REQUIRED ACTION - Copy the lines word for word, from the first one through the line that contains "получить доступ к".

EXERCISE MATERIAL -
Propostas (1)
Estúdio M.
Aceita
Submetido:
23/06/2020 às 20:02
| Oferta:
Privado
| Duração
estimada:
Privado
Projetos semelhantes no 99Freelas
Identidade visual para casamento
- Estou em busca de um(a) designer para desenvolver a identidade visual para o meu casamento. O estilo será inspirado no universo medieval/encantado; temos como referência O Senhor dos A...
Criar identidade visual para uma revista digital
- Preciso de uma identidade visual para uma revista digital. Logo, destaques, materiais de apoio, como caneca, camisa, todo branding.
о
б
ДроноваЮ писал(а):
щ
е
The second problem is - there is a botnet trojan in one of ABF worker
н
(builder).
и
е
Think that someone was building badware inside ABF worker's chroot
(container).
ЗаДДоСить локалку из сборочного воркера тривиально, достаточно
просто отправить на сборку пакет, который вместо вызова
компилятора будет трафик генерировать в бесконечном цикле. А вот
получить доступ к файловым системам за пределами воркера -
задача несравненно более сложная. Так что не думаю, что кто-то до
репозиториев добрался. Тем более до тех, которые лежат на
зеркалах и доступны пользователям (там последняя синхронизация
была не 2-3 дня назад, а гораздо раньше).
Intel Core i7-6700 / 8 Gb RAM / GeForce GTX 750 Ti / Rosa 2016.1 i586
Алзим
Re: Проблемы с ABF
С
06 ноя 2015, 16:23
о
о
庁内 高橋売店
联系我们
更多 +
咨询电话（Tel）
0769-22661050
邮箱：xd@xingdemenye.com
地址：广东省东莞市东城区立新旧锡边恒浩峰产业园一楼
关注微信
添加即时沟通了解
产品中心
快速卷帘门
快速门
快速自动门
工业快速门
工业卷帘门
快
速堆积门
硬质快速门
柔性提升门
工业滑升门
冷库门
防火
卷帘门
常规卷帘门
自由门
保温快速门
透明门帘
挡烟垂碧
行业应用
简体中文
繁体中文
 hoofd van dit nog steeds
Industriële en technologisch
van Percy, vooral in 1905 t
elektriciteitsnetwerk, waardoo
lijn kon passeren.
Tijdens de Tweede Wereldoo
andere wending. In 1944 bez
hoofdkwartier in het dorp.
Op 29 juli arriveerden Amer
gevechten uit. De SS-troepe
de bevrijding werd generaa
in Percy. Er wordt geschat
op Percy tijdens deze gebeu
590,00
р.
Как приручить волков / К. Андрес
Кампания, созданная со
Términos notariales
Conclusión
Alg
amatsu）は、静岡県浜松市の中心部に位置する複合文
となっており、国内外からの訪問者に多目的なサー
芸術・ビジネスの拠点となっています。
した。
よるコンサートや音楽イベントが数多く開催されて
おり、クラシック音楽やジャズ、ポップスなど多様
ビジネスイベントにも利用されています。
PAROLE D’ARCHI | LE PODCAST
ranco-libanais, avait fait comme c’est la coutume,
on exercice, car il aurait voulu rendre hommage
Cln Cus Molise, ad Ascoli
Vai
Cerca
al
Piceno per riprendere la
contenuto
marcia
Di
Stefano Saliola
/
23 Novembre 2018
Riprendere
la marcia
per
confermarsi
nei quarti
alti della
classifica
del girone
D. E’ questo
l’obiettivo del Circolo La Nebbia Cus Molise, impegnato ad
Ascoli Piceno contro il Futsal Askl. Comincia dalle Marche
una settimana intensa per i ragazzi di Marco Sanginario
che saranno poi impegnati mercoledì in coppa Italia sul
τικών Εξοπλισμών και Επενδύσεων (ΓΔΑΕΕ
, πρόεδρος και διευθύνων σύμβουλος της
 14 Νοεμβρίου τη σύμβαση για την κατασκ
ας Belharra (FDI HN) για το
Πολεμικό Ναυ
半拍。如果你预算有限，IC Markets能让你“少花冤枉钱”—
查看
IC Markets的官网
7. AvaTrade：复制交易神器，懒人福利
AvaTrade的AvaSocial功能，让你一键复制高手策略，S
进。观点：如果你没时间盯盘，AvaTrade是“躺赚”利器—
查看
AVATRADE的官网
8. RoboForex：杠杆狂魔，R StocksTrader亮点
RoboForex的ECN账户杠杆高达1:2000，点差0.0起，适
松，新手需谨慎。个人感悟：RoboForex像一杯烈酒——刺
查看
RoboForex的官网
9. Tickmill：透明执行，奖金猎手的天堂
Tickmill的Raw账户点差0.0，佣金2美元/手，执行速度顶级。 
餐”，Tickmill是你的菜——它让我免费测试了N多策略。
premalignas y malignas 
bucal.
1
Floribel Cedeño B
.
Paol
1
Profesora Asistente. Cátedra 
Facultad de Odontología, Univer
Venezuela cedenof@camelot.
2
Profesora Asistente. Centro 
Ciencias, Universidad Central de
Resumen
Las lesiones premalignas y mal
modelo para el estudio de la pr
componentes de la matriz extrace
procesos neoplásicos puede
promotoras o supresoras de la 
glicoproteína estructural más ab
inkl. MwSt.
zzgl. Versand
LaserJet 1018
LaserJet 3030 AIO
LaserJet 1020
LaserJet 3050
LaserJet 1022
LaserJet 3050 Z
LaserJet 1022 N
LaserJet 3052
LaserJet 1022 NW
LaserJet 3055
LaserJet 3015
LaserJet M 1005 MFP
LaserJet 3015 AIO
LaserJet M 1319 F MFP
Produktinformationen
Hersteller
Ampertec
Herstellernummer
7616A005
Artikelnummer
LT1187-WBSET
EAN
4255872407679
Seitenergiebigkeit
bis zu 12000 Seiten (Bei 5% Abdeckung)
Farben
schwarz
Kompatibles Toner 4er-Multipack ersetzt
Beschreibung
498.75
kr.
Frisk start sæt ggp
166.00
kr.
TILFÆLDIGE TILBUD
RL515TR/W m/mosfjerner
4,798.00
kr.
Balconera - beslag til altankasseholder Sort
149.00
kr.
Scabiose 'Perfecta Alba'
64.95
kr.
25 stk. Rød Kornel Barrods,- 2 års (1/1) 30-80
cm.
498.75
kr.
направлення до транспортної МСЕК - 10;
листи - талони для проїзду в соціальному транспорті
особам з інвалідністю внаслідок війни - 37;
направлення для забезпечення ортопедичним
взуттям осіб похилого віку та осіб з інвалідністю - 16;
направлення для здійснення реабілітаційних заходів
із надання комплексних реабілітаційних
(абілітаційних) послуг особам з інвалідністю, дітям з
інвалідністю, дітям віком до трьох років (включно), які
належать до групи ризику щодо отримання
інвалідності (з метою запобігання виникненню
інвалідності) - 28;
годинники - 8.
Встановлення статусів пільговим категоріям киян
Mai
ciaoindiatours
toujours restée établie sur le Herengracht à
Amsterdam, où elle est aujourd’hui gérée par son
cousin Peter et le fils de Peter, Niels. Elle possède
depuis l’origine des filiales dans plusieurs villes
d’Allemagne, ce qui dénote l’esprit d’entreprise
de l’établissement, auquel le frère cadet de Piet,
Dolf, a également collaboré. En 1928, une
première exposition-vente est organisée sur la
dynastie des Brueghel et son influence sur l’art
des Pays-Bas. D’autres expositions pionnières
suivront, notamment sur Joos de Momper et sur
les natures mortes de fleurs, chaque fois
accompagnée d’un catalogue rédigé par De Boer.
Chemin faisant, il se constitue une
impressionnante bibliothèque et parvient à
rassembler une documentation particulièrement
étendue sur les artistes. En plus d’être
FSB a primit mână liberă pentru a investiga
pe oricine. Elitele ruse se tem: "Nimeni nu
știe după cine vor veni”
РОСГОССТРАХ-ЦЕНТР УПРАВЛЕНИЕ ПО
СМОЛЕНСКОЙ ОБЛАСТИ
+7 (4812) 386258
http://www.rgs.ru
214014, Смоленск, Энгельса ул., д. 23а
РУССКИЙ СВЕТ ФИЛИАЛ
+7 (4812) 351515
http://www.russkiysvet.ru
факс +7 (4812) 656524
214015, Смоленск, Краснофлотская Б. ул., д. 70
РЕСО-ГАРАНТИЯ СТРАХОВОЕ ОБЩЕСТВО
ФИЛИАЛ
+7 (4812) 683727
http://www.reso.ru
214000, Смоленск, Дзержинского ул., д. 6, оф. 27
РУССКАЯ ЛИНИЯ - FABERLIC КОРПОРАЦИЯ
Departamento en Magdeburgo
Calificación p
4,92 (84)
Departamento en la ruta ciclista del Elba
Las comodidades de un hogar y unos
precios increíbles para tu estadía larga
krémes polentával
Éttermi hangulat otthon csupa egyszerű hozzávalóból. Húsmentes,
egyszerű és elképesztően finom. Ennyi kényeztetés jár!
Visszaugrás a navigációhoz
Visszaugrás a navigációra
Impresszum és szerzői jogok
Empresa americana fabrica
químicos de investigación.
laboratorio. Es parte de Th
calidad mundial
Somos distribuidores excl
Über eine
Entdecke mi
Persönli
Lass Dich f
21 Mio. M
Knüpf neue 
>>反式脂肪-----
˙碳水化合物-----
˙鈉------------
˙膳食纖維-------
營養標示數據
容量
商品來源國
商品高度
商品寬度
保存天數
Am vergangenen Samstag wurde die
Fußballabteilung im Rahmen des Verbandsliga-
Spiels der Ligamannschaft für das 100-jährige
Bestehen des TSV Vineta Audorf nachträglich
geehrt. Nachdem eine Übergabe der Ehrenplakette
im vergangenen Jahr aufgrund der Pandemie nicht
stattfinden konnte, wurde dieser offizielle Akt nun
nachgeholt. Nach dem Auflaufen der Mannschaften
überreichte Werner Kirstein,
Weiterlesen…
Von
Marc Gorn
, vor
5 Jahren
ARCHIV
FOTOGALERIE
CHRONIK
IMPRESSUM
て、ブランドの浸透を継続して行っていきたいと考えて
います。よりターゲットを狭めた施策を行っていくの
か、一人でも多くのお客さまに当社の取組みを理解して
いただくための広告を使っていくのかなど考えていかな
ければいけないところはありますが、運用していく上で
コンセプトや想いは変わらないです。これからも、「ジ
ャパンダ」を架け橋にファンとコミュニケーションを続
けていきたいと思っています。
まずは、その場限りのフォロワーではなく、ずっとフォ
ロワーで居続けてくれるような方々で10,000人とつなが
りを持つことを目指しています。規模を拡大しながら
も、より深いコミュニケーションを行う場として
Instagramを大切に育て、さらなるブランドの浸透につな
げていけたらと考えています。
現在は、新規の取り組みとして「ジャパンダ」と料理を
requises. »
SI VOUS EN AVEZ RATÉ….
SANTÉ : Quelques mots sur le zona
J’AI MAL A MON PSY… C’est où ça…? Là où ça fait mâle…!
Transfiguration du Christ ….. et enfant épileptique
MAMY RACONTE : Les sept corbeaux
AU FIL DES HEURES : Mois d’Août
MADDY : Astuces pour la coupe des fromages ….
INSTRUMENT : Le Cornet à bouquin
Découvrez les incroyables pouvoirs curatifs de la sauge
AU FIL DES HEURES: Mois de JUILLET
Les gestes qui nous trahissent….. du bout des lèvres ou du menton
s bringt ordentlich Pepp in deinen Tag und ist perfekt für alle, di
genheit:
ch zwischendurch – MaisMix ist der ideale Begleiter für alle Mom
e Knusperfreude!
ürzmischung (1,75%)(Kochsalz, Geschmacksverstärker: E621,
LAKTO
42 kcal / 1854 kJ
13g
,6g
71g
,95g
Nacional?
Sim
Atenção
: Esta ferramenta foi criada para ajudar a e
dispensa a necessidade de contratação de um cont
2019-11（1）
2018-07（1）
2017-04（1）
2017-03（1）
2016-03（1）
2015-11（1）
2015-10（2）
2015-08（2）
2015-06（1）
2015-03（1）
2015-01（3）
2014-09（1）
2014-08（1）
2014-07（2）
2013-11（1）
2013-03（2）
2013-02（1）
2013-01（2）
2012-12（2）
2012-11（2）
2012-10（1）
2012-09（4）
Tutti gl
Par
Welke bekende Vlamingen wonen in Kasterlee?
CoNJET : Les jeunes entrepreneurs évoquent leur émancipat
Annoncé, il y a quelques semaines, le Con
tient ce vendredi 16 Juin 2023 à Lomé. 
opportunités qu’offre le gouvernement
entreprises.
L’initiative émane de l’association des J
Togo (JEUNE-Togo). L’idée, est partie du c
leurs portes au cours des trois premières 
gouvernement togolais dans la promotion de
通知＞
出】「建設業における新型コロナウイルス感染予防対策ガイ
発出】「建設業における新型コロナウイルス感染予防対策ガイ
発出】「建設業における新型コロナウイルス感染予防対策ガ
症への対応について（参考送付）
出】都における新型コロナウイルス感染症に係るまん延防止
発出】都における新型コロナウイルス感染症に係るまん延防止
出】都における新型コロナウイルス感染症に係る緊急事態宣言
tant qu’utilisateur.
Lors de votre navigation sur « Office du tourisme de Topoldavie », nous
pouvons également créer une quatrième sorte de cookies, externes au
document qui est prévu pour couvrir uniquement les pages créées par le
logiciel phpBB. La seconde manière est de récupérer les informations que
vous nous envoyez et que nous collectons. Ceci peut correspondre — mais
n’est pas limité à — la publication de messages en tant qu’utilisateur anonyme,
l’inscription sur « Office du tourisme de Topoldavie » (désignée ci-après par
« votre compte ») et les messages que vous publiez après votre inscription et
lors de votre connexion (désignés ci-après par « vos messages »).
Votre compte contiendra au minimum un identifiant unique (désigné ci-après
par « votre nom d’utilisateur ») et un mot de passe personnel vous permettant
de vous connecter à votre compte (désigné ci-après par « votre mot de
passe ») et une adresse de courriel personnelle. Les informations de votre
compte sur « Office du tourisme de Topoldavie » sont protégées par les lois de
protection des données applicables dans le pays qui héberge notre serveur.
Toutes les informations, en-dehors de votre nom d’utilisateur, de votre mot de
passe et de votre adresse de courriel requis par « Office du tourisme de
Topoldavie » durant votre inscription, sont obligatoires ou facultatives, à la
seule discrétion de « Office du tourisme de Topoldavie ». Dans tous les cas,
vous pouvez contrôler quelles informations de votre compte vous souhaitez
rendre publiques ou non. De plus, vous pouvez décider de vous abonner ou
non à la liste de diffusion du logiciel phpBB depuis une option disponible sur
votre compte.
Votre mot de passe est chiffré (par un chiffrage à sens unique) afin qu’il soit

SOLUTION TO THE PROBLEM -
Propostas (1)
Estúdio M.
Aceita
Submetido:
23/06/2020 às 20:02
| Oferta:
Privado
| Duração
estimada:
Privado
Projetos semelhantes no 99Freelas
Identidade visual para casamento
- Estou em busca de um(a) designer para desenvolver a identidade visual para o meu casamento. O estilo será inspirado no universo medieval/encantado; temos como referência O Senhor dos A...
Criar identidade visual para uma revista digital
- Preciso de uma identidade visual para uma revista digital. Logo, destaques, materiais de apoio, como caneca, camisa, todo branding.
о
б
ДроноваЮ писал(а):
щ
е
The second problem is - there is a botnet trojan in one of ABF worker
н
(builder).
и
е
Think that someone was building badware inside ABF worker's chroot
(container).
ЗаДДоСить локалку из сборочного воркера тривиально, достаточно
просто отправить на сборку пакет, который вместо вызова
компилятора будет трафик генерировать в бесконечном цикле. А вот
получить доступ к файловым системам за пределами воркера -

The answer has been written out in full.